What you’ll be buying is a full-sized Ford from a long era of sales success, 1959-74. This car, a ’68, is the last of the third generation, and it had some racing connections, being piloted in NASCAR enough that it inherited the nickname, “Poor Man’s Talledega.” Two notables who took to the track in a Galaxie were Bobby Allison and Wendell Scott. Allison finished third at Daytona in 1968, and Scott finished seventh. Given that the paint on this car is declared a “twenty-footer,” you’re probably going to re-do it, so think about the idea of a replica NASCAR Grand National car (as the top NASCAR series was called in that era) as your target build.

Not many cars worth having are available in the low-teens price point these days. In fact, I just noticed a four-door mid-1980s Mercury going for more than this uber-stylish Ford Galaxie. That makes this car either a tremendous bargain at $12K, or a rust-bucket covering its sins in prior bodywork. But given that the seller has owned it for thirty-plus years, and the paint is at least that old, since he says it was done by a prior owner, how damaged can the body be? I’m slightly unsettled by the sentence, “not rusted like most you see.” I’d rather that say “no rust,” or describe what (hopefully) little there is, but that’s where a personal inspection is always smart.

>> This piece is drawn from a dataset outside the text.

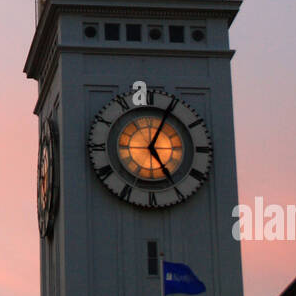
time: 5:04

The seller claims a 390-CID engine, and there’s no reason to doubt that, but there’s no image to show what kind of external condition that might be in. A reported 66,000 miles have rolled under the tires, so if that’s verified, this is a car you can drive well into the next decade. What will you have to do to make that real? Follow up on some of the repairs needed, like the need for a freeze plug to replace one that leaks. Or, wait—we’ve all heard that before, and sometimes it turns out that that means the block is cracked or the head gasket is damaged. Oh boy. What’s the weather in North Carolina like this time of year? I think a trip to “see a man about a horse,” as the old-timers say, is something a prospective buyer needs to pencil into the calendar. Thinking positively, this could be the best January excursion you’ve taken in a long while.